◆ **Exercise passage**:
□ □ □ □ □

Should you get a dog?

I presume many of you are like this: People in your everyday life start to figure out that you’re kind of… dog crazy. And so they ask you lots of questions (even if you’re, like me, not the most experienced dog owner). Lately, I’ve been getting lots of questions along this line: “Should I get a dog??”

Obviously, this is a big, personal decision, and it should be made with careful deliberation, but here are some of the things I tend to tell people when they say they want a dog.

Watching bugs
Baby Laszlo! Our former foster.

Instead of making a negative list (don’t get a dog if you’re X, Y, Z), here’s a positive spin on the question:

You should go ahead and adopt that dog if…

You have some ample room in your budget.

Dogs are expensive. Beyond the cost of the puppy or the adoption fee, prepare yourself for about 10–15+ years of care, including food, general accessories, routine vet care, emergency vet care, monthly preventives, boarding, grooming, etc. Seasoned dog owners can regale you with eye-popping stories of how much their dogs have cost them, and the super-organized ones can even share monthly budgets with you (e.g., the House of Two Bows). Also keep in mind that the bigger the dog, the more costly it will be.

□ □ □ □ □

◆ **Listed entries**:
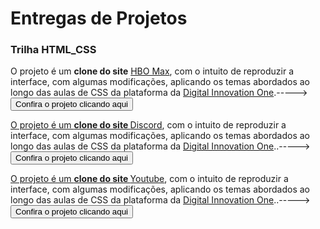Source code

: # Entregas de Projetos

### Trilha HTML_CSS

<p>O projeto é um <b>clone do site</b> <a href="https://www.hbomax.com/br/pt">HBO Max</a>, com o intuito de reproduzir a interface, com algumas modificações, aplicando os temas abordados ao longo das aulas de CSS da plataforma da <a href="https://dio.me">Digital Innovation One</a>.-----> <a href='https://clonesitehbomax.netlify.app/'><button>Confira o projeto clicando aqui</button>

<p>O projeto é um <b>clone do site </b><a href="https://discord.com/">Discord</a>, com o intuito de reproduzir a interface, com algumas modificações, aplicando os temas abordados ao longo das aulas de CSS da plataforma da <a href="https://dio.me">Digital Innovation One</a>..-----> <a href='https://clonedodiscord.netlify.app'><button>Confira o projeto clicando aqui</button>

<p>O projeto é um <b>clone do site </b><a href="https://www.youtube.com/">Youtube</a>, com o intuito de reproduzir a interface, com algumas modificações, aplicando os temas abordados ao longo das aulas de CSS da plataforma da <a href="https://dio.me">Digital Innovation One</a>..-----> <a href='https://clonedoyoutube.netlify.app'><button>Confira o projeto clicando aqui</button>

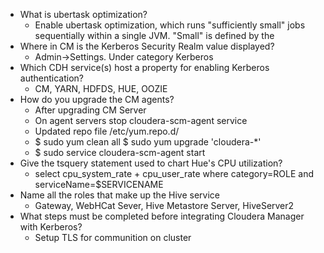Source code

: * What is ubertask optimization?
	* 	Enable ubertask optimization, which runs "sufficiently small" jobs sequentially within a single JVM. "Small" is defined by the 
* Where in CM is the Kerberos Security Realm value displayed?
	*  	Admin->Settings. Under category Kerberos
* Which CDH service(s) host a property for enabling Kerberos authentication?
	* CM, YARN, HDFDS, HUE, OOZIE
* How do you upgrade the CM agents?
	* After upgrading CM Server
	* On agent servers stop cloudera-scm-agent service
	* Updated repo file /etc/yum.repo.d/	 	 
	* $ sudo yum clean all $ sudo yum upgrade 'cloudera-*'
	* $ sudo service cloudera-scm-agent start
* Give the tsquery statement used to chart Hue's CPU utilization?
	* select cpu_system_rate + cpu_user_rate where category=ROLE and serviceName=$SERVICENAME
* Name all the roles that make up the Hive service
	* Gateway, WebHCat Sever, Hive Metastore Server, HiveServer2
* What steps must be completed before integrating Cloudera Manager with Kerberos?
	* Setup TLS for communition on cluster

□ □ □ □ □

◆ **Assigned task**:
Transcribe the part of the dog post that opens with the words containing "You should go" and closes with "it will be.". Work only from the post about getting a dog.

◆ **Task answer**:
You should go ahead and adopt that dog if…

You have some ample room in your budget.

Dogs are expensive. Beyond the cost of the puppy or the adoption fee, prepare yourself for about 10–15+ years of care, including food, general accessories, routine vet care, emergency vet care, monthly preventives, boarding, grooming, etc. Seasoned dog owners can regale you with eye-popping stories of how much their dogs have cost them, and the super-organized ones can even share monthly budgets with you (e.g., the House of Two Bows). Also keep in mind that the bigger the dog, the more costly it will be.